*WORK INSTRUCTION*. Copy out the text of these items with "employee training" changed to "staff training" and nothing else altered, and leave the pictures out of your answer.

"""

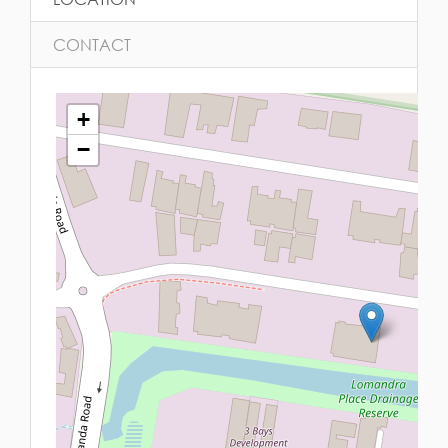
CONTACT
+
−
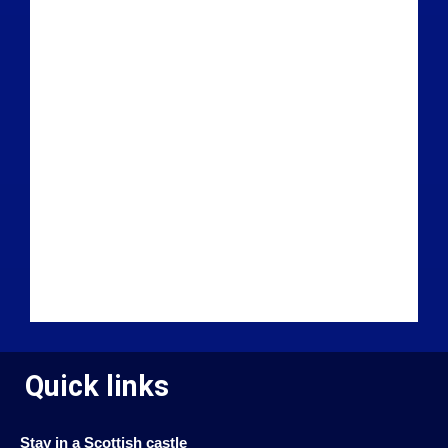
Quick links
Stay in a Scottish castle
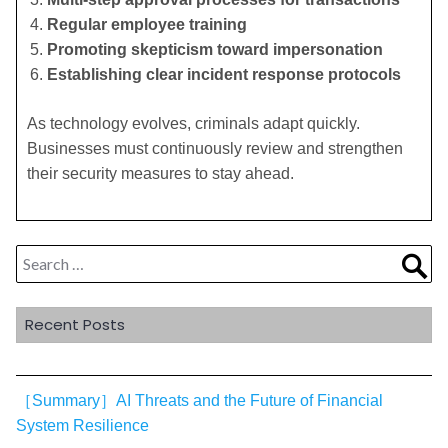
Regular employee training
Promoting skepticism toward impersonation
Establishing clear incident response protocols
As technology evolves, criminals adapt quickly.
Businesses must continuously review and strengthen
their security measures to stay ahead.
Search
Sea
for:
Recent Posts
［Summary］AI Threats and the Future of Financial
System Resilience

"""

*REPLY*.
CONTACT
+
−
Quick links
Stay in a Scottish castle
Regular staff training
Promoting skepticism toward impersonation
Establishing clear incident response protocols
As technology evolves, criminals adapt quickly.
Businesses must continuously review and strengthen
their security measures to stay ahead.
Search
Sea
for:
Recent Posts
［Summary］AI Threats and the Future of Financial
System Resilience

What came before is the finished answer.